Page text>
####

The resulting high plasma pressure in passage 22 causes plasma in the passage to flow longitudinally along the passage and rapidly out of nozzle 27. Because the other end of passage 22 is blocked by electrode 24, plasma can flow only out of nozzle 27.

The length, l, radius, α, and atomic species, typically hydrogen and carbon, in the plasma on the interior diameter of tube 21 are chosen such that the discharge resistance R is relatively large, such as 0.10 ohm, so that it considerably exceeds the sum of the resistance of power supply 17, leads 19 and 20, and electrodes 24 and 25.

If cartridge 15 is to be re-usable the materials forming the cartridge must be able to withstand the high pressure in passage 22 accompanying a discharge voltage being applied between electrodes 24 and 25. If cartridge 15 is of the single shot type, the pressure pulse formed in passage 22 and the materials of cartridge 15 can be such that dielectric tube 34 ripples and deforms in response to the pressure pulse established by the discharge in passage 22. The system, however, can operate satisfactorily for certain applications even if cartridge 15 is destroyed because barrel 12 can be fabricated in such a manner that it is not adversely affected by the high pressure generated in passage 22. In particular, if barrel 12 is fabricated of stainless steel with an inner tungsten liner 51, it is capable of withstanding a 20 kilobar pressure which can be established by the plasma jet.

####

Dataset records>
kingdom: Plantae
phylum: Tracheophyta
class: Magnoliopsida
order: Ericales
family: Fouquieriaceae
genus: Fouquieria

####

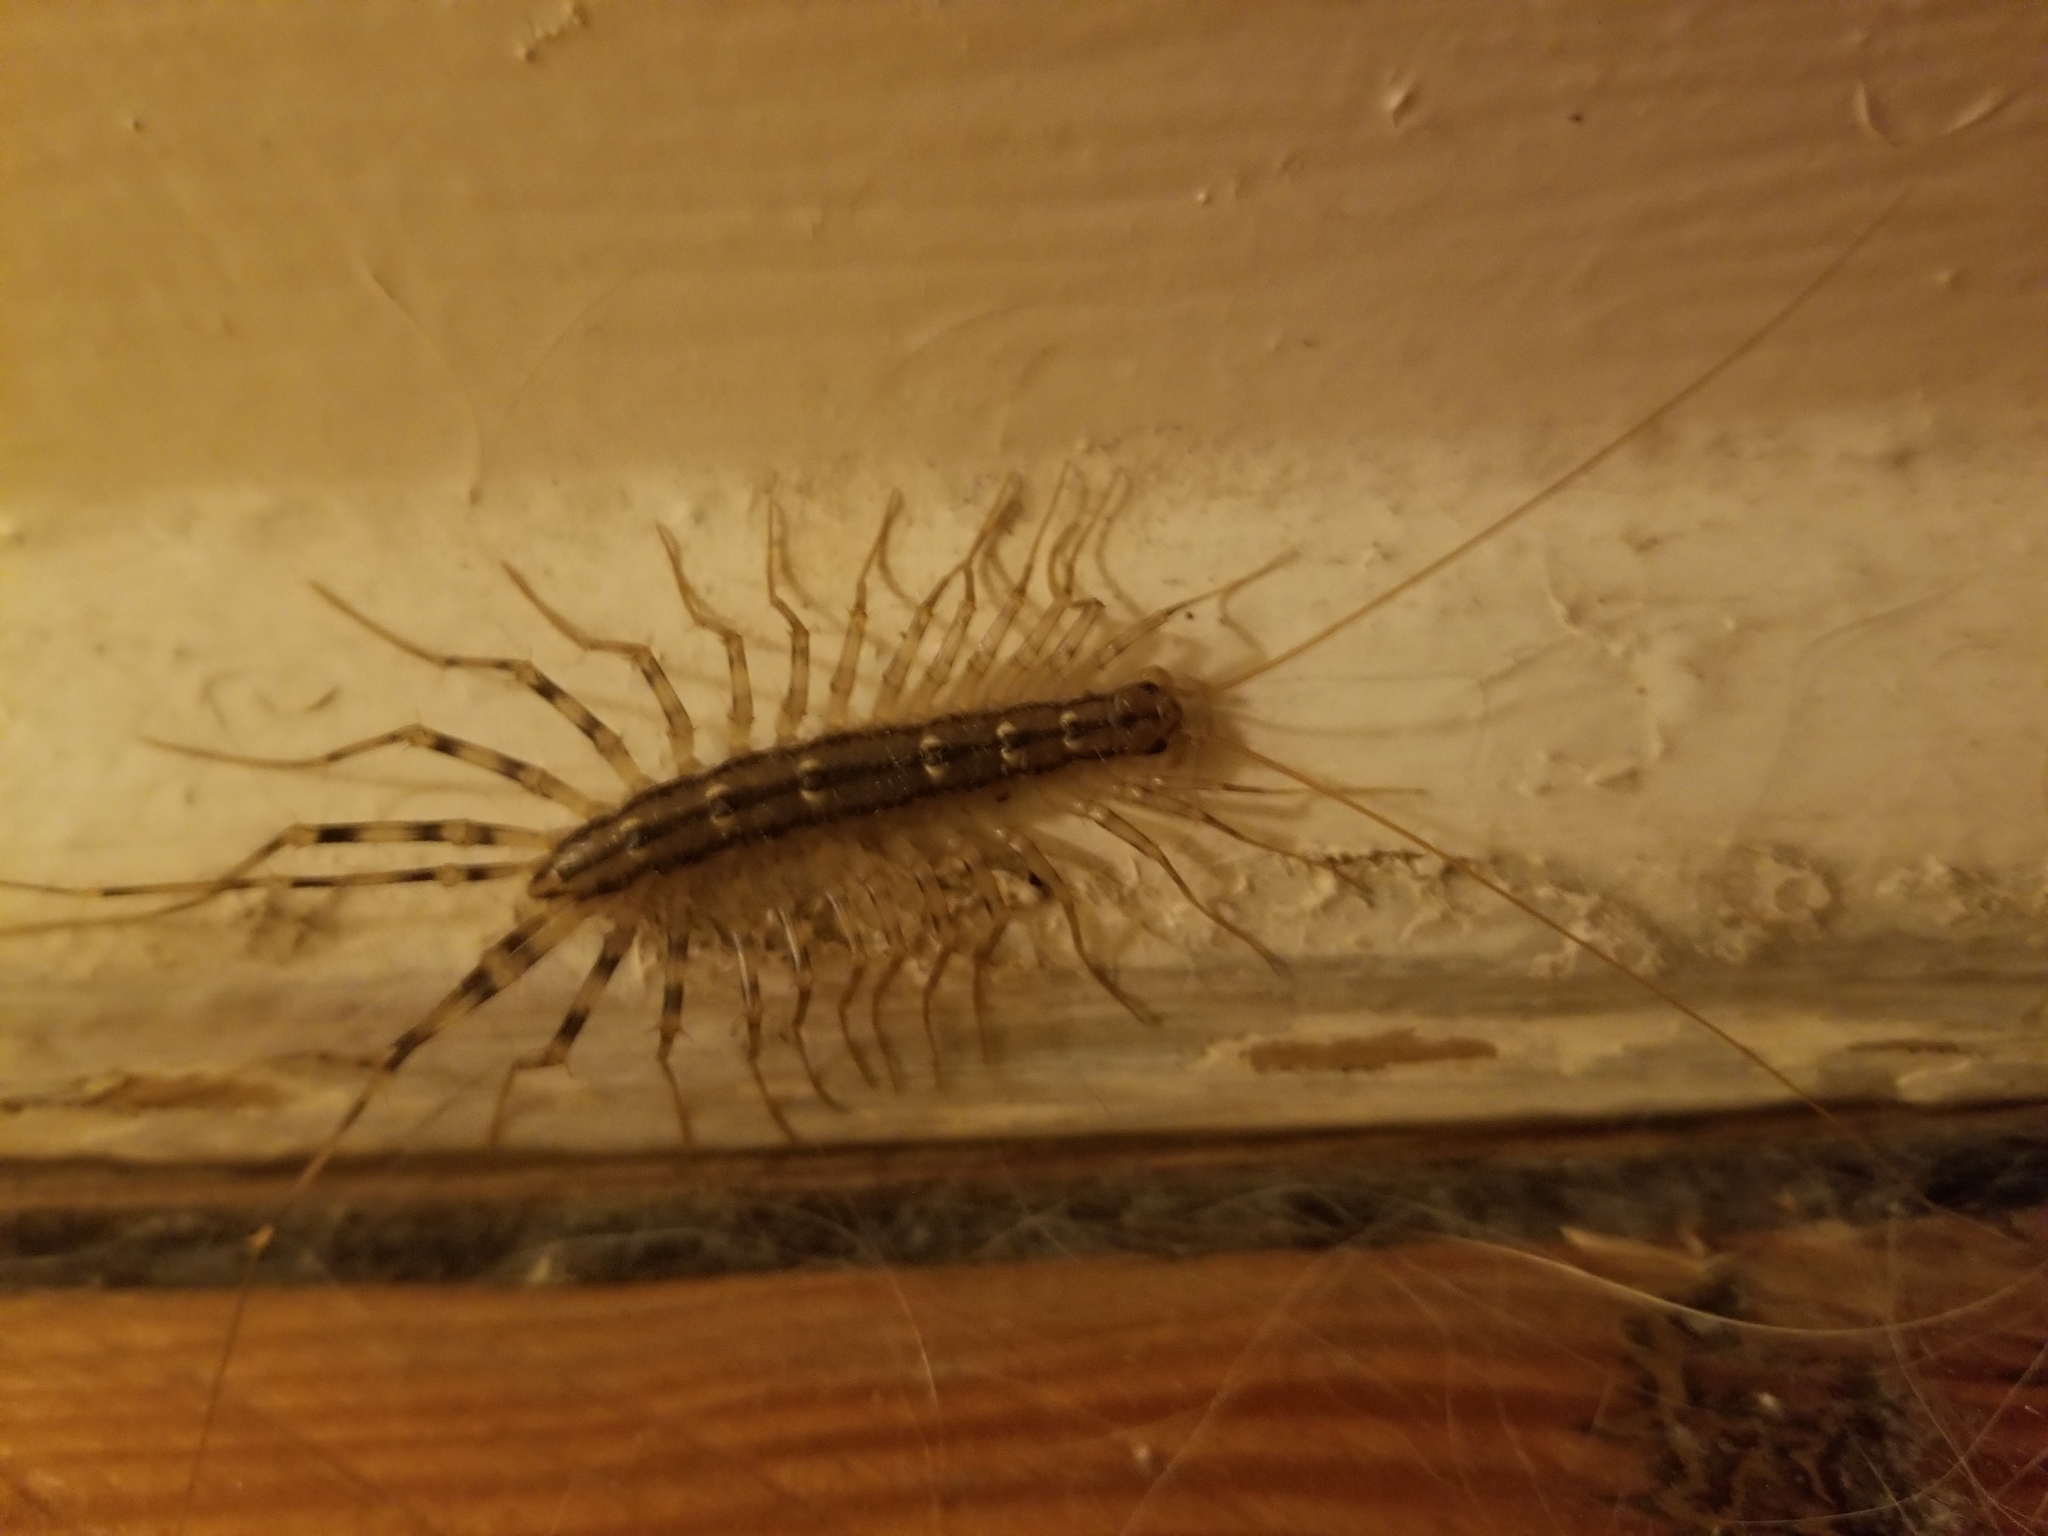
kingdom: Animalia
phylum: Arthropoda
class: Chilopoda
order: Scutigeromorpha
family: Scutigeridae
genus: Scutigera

####

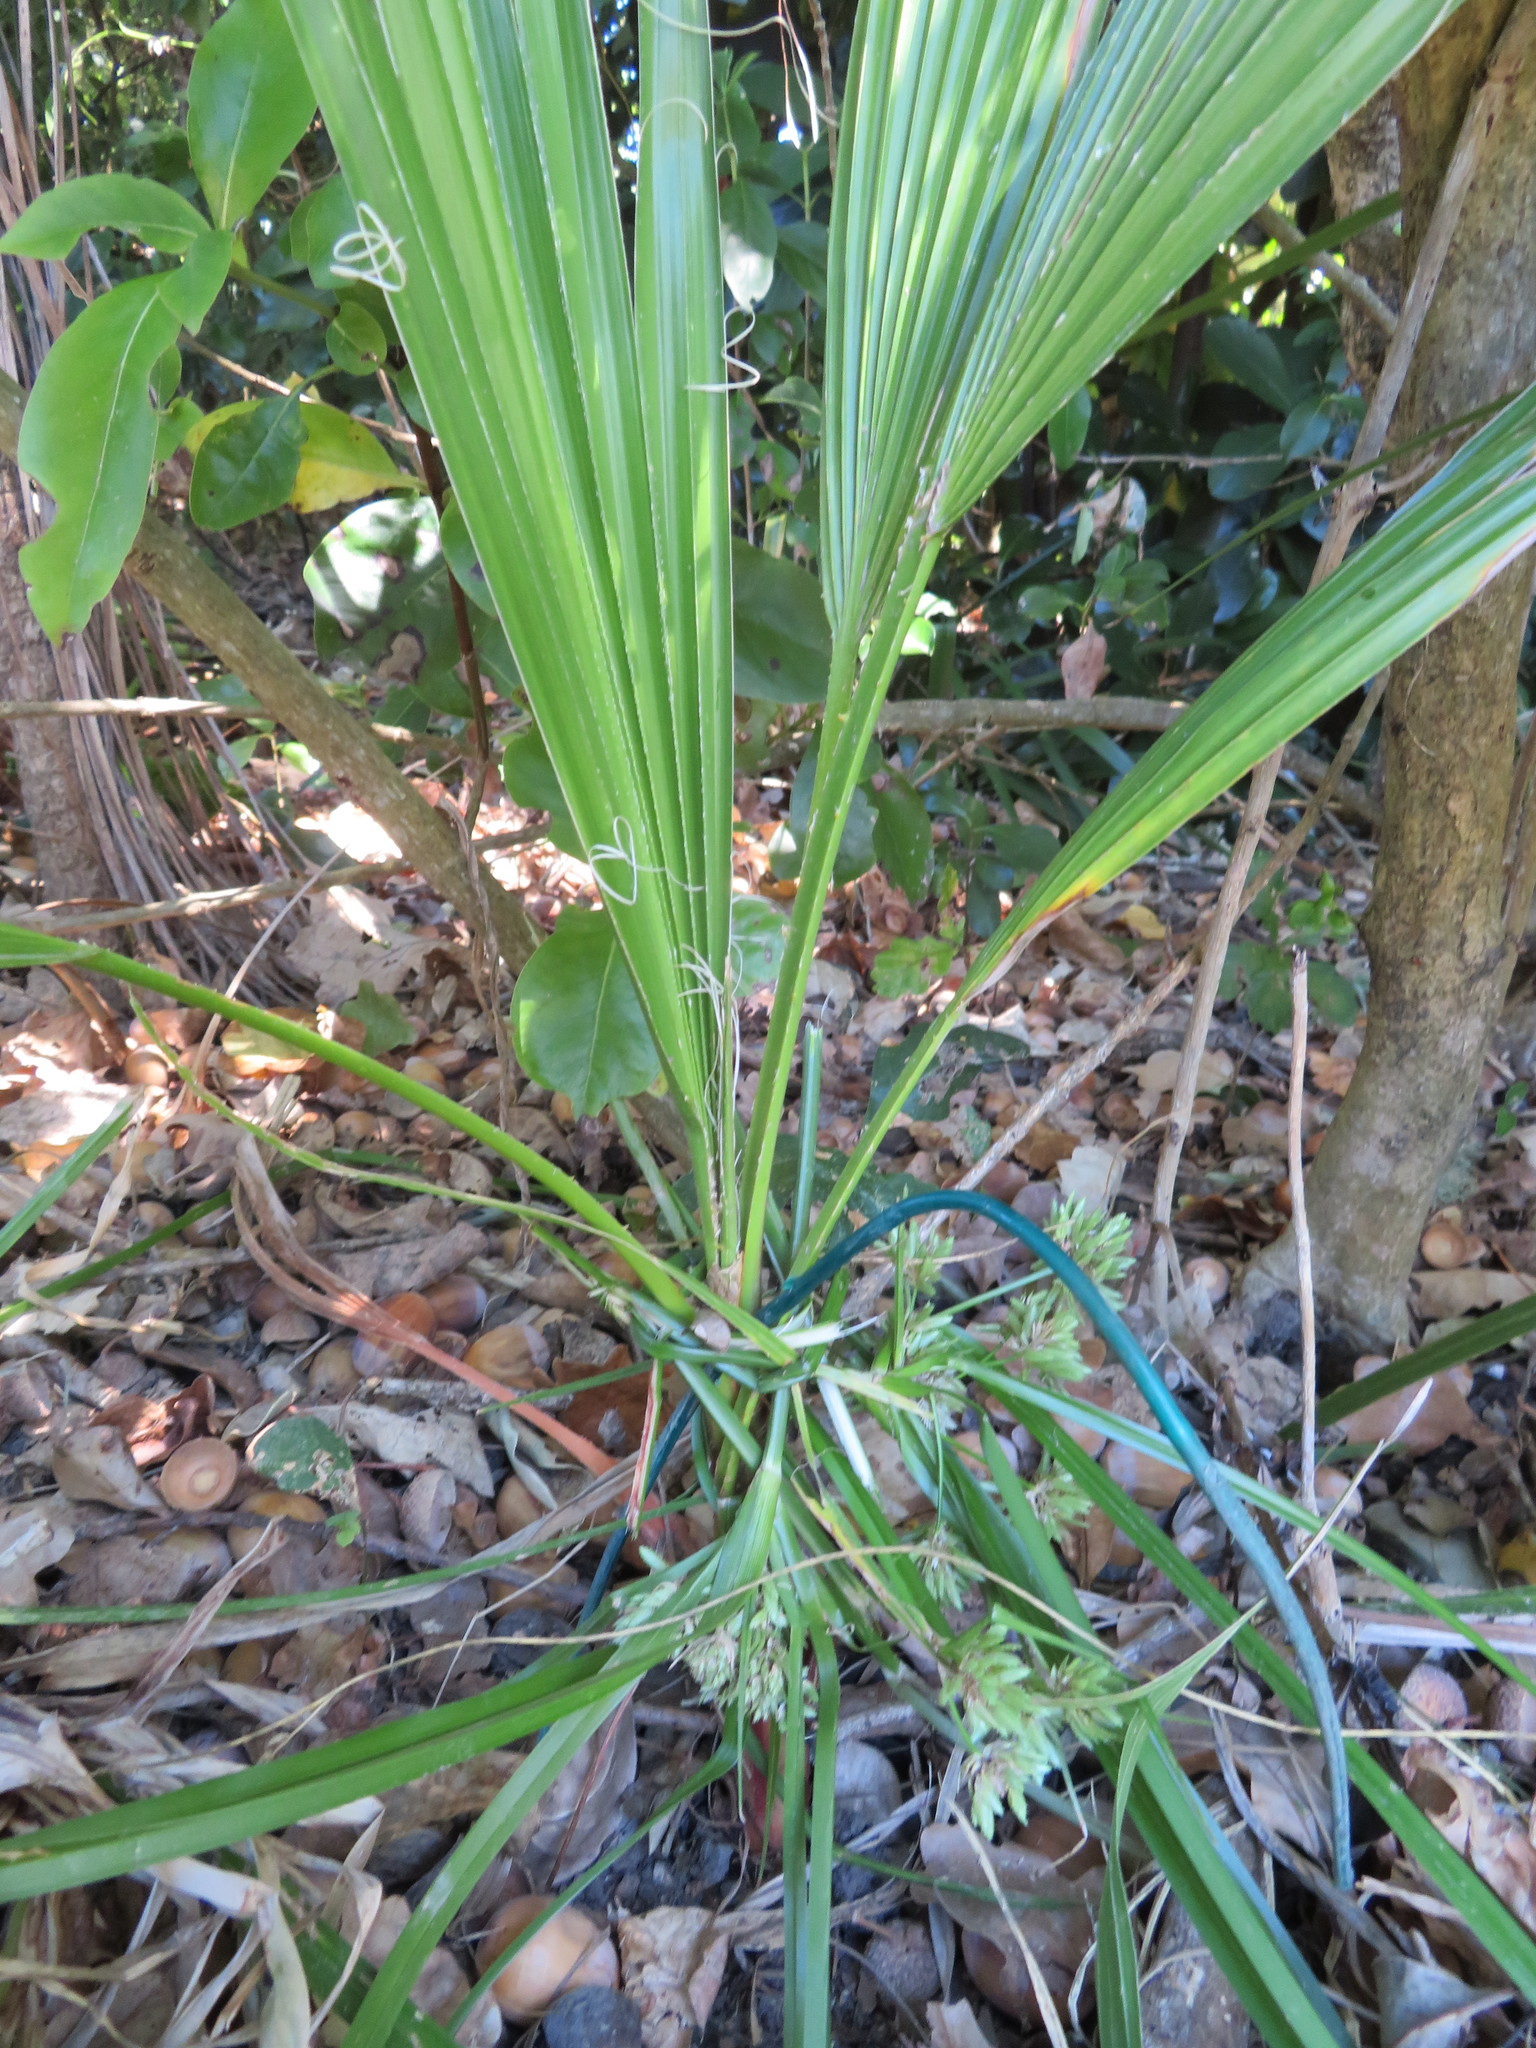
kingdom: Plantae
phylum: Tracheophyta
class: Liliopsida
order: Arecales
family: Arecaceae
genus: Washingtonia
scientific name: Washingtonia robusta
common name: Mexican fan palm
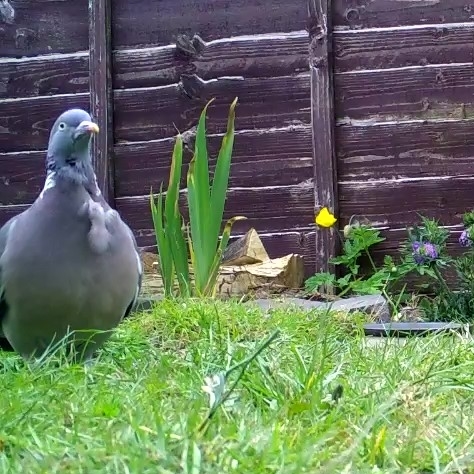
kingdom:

####

Your task>
Pick up the description of the plasma discharge cartridge above and continue it from its last sentence.

Answer below>
The material and structure of dielectric tube 21 provide the necessary low atomic weight elemental material, high temperature and high pressure necessary to achieve the desired plasma jet against the rear of projectile 16. The high pressure is needed to accelerate projectile 16 to hypervelocities to provide for efficient transfer of energy from the gas in the plasma to projectile 16 with low losses in bore 13 of barrel 12. The low atomic number of the elements in spheres 69 of dielectric tube 21 and the high temperature created by the plasma together cause the plasma sound speed to be very high, so that the plasma can chase projectile 16 as the projectile moves at high speeds in barrel bore 13. The high temperature of the plasma also enables a large fraction, approximately 50%, of the plasma energy to be contained in pressure kinetic energy, rather than internal states of the molecules, such as ionization or excited atomic states. The large fraction of kinetic energy enables the device to be a highly efficient accelerator for converting the electrical energy of power supply 17 to kinetic energy of projectile 16. The specific cartridge structure can be scaled according to the velocity to be achieved for projectiles having differing masses.

While there has been described and illustrated one specific embodiment of the invention, it will be clear that variations in the details of the embodiment specifically illustrated and described may be made without departing from the true spirit and scope of the invention as defined in the appended claims.

Claims (43)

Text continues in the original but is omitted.